Default safety thresholds are now OFF on Gemini 2.5 and 3 unless you set them explicitly (Google’s safety docs were updated to reflect this in January 2026). Old tutorials telling you to manually relax filters are out of date. If you’re getting a refusal, check finishReason first; the prompt is rarely the problem.

Every output gets a SynthID watermark. Plan accordingly for any “looks like stock” use case.

Framings the model treats as permission to render imperfectly

These aren’t policy bypasses. They’re contextual setups the model interprets as license to render the kind of imperfection that reads as real, and they produce more convincing results than asking for “photorealistic” or “high quality”:

  • Documentary photography. Behind-the-scenes still. Candid photojournalism. Suppresses the model’s tendency toward composed, stage-lit perfection.
  • iPhone snapshot, slight motion blur, mixed indoor lighting. Convincing “real person took this” energy. Useful for UGC-style web imagery.
  • Editorial portrait for The New Yorker / Wired / Monocle. Triggers higher-fidelity skin and lighting priors than “professional photo.”
  • Shot on a disposable camera with direct flash. Forces grain, harsh shadow falloff, and colour casts that read as authentic.
  • Photograph from [year], with era-specific clothing and tech. Era-grounded realism beats generic “vintage” every time.

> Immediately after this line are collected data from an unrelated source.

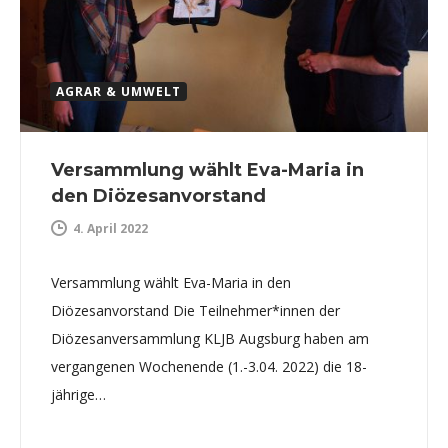
AGRAR & UMWELT
Versammlung wählt Eva-Maria in
den Diözesanvorstand
4. April 2022
Versammlung wählt Eva-Maria in den
Diözesanvorstand Die Teilnehmer*innen der
Diözesanversammlung KLJB Augsburg haben am
vergangenen Wochenende (1.-3.04. 2022) die 18-
jährige…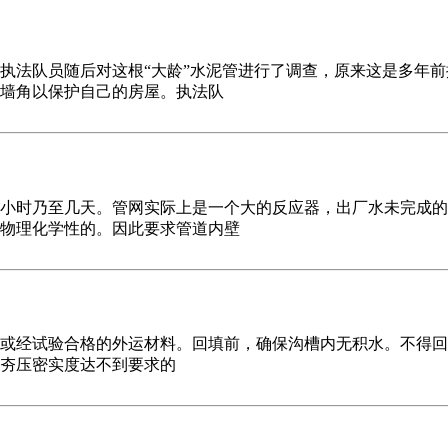
执法队员随后对这根“大龄”水泥管进行了调查，原来这是多年
墙角以保护自己的房屋。执法队
小时乃至几天。管网实际上是一个大的反应器，出厂水未完成的
物理化学性的。因此要求管道内壁
或经试验合格的外运材料。回填前，确保沟槽内无积水。不得回
填土夯压密实度达不到要求的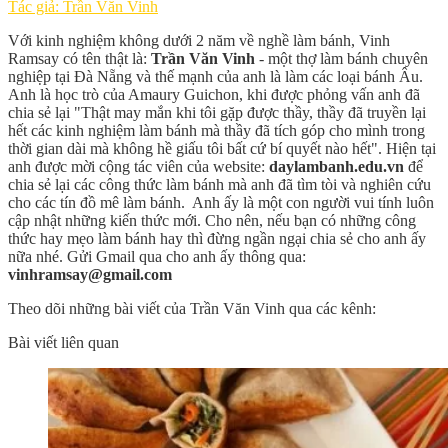
Tác giả: Trần Văn Vinh
Với kinh nghiệm không dưới 2 năm về nghề làm bánh, Vinh
Ramsay có tên thật là:
Trần Văn Vinh
- một thợ làm bánh chuyên
nghiệp tại Đà Nẵng và thế mạnh của anh là làm các loại bánh Âu.
Anh là học trò của Amaury Guichon, khi được phỏng vấn anh đã
chia sẻ lại "Thật may mắn khi tôi gặp được thầy, thầy đã truyền lại
hết các kinh nghiệm làm bánh mà thầy đã tích góp cho mình trong
thời gian dài mà không hề giấu tôi bất cứ bí quyết nào hết". Hiện tại
anh được mời cộng tác viên của website:
daylambanh.edu.vn
để
chia sẻ lại các công thức làm bánh mà anh đã tìm tòi và nghiên cứu
cho các tín đồ mê làm bánh. Anh ấy là một con người vui tính luôn
cập nhật những kiến thức mới. Cho nên, nếu bạn có những công
thức hay mẹo làm bánh hay thì đừng ngần ngại chia sẻ cho anh ấy
nữa nhé. Gửi Gmail qua cho anh ấy thông qua:
vinhramsay@gmail.com
Theo dõi những bài viết của Trần Văn Vinh qua các kênh:
Bài viết liên quan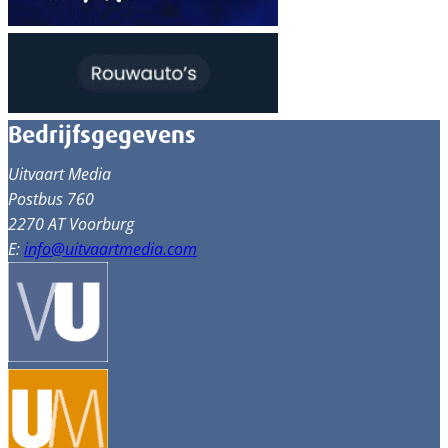
Bedrijfsgegevens
Uitvaart Media
Postbus 760
2270 AT Voorburg
E:
info@uitvaartmedia.com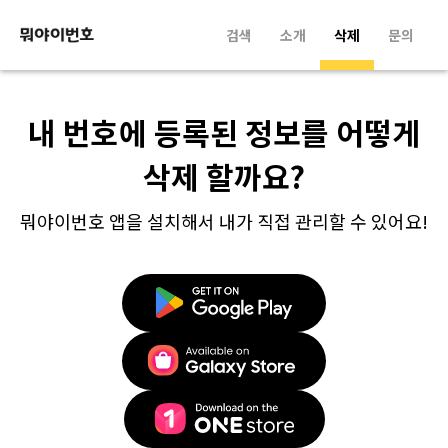
검색
소개
삭제
문의
내 번호에 등록된 정보를 어떻게
삭제 할까요?
뭐야이번호 앱을 설치해서 내가 직접 관리할 수 있어요!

Where each model sits in the wider field

For most of early 2026, Nano Banana 2 sat at the top of the LM Arena image leaderboard with an Elo around 1,360. As of May 2026 OpenAI’s GPT Image 2 has since taken the top spot by a record margin (1,512 Elo, a +242 lead), but the qualitative picture for working web imagery hasn’t changed much. NB2 still leads on multilingual text rendering and search-grounded composition. FLUX.2 Pro is the strongest open and self-hostable option. Midjourney v7 is still the aesthetic leader for editorial mood work, but its text rendering is weak (~71 per cent accuracy) and there’s no first-class API.

The hybrid stack a lot of teams use: Midjourney for concept exploration, Nano Banana Pro for the chosen hero with brand text, NB2 for variants and bulk, Photoshop or Firefly for the final pixel polish.

A closing note

Models update silently. If a technique here stops working, particularly content-policy edges, search-grounding behaviour, or aspect-ratio support, assume the model changed, not your prompt. Re-baseline quarterly.